The SolarWinds Hack – A Much Bigger Problem

The SolarWinds hack is a big deal not just because of hack itself, but because it represents an example of a much larger problem. A lack of robustness in today’s network and security architecture. Professor C. Emre Koksal explains why this is a systematic problem that will repeat itself if we don’t change the way we think about cybersecurity.

Hello, this is the founder and CEO of DAtAnchor. I’m also a professor of electrical and computer engineering at the Ohio State University. Today I’m going to talk about, SolarWinds and beyond the attack, but rather than giving the details of the attack, my objective is to classify solar winds as a part of broader category of attacks and talk about that category and what we can do about it and, general precautions against the next SolarWinds-like attack. Okay. I’ll make some predictions and I’ll give some advice.

Whenever we have a technical discussion, it’s great to start with a model. Because we can understand the nature of the problem using models. The ideal model is simple because we can handle it. At the same time deep so that we can draw insights. It shouldn’t be shallow. The problem with cyber security is, it’s not like nature where we can have a good handle, and come up with a model which holds in a robust fashion. In cybersecurity we have to talk about the attacker and the model is dictated by the attacker. Because an attacker is typically a human or a group, the attack strategies are from a continuum. They are, we’re gonna continue very broad. What we do as a result is we always focused on narrow classes. It is unfortunate it’s perhaps, the hurdle, in coming up with a general approach to solving a broad set of problems, because we have to narrow down the attacker model. So today what I’m going to do is I’ll start with a relatively broad set of attackers all keep the attacker model broad. Obviously as a result, come up with some general guidelines, some general outcomes.

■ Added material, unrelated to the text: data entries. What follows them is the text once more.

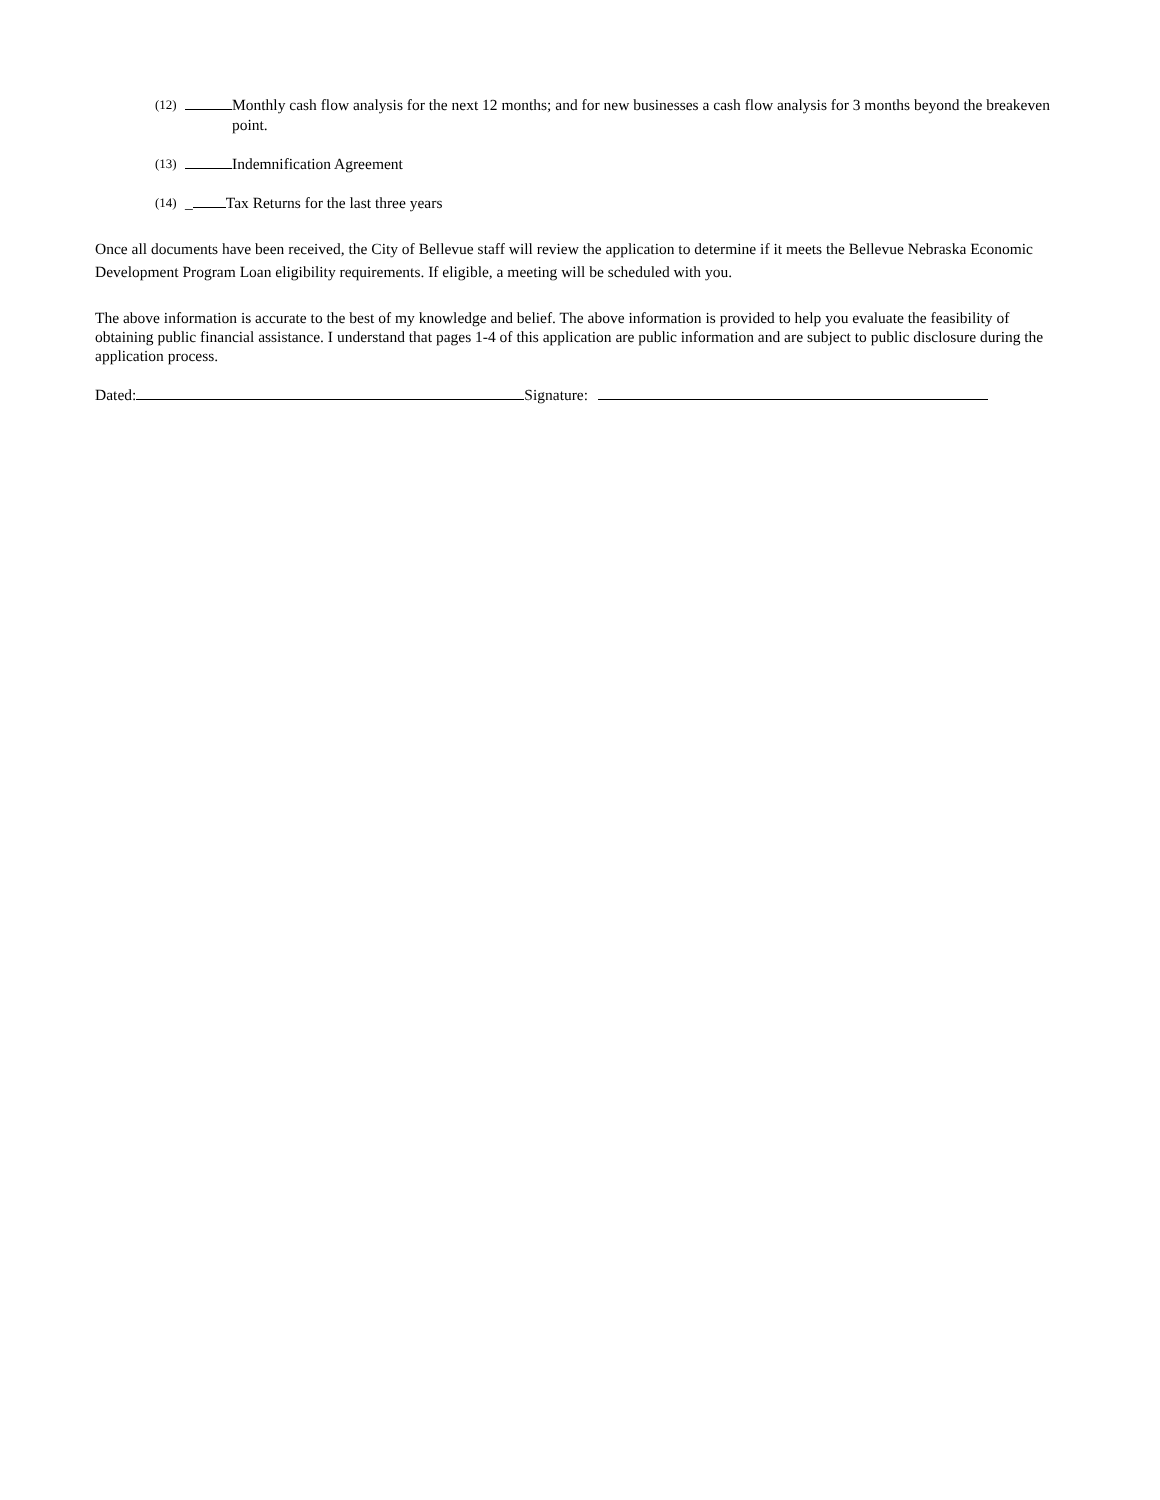(12) Monthly cash flow analysis for the next 12 months; and for new businesses a cash flow analysis for 3 months beyond the breakeven point.
(13) Indemnification Agreement
(14) _ Tax Returns for the last three years
Once all documents have been received, the City of Bellevue staff will review the application to determine if it meets the Bellevue Nebraska Economic Development Program Loan eligibility requirements. If eligible, a meeting will be scheduled with you.
The above information is accurate to the best of my knowledge and belief. The above information is provided to help you evaluate the feasibility of obtaining public financial assistance. I understand that pages 1-4 of this application are public information and are subject to public disclosure during the application process.
Dated: Signature:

I’ll keep the model very non-technical and I’ll keep the discussion at as non-technical a level as I can. Let’s start with that simple and broad attacker model.

I’m going to start with the objective, the attacker objective. We are going to focus today on the class of attacks in which the object of the attacker is data exfiltration. There’s an organization or group of organizations, whatever. The objective of the attacker is take the data that’s worth stealing from the organization. The organization to begin with has data that’s worth stealing. This is a very important class of attacks pertaining to the objective of the attacker. By far the highest financial losses are caused by data exfiltration attacks. In major organizations this leads to loss of trust and eroded integrity. In smaller organizations this is existential. If you lose sensitive data, it is existential, to the small to mid-sized businesses. Next I’m going to talk about the attack mechanism. When I say attack mechanism, I’m referring to the data exfiltration attacks and in general, such attacks happen in the following way.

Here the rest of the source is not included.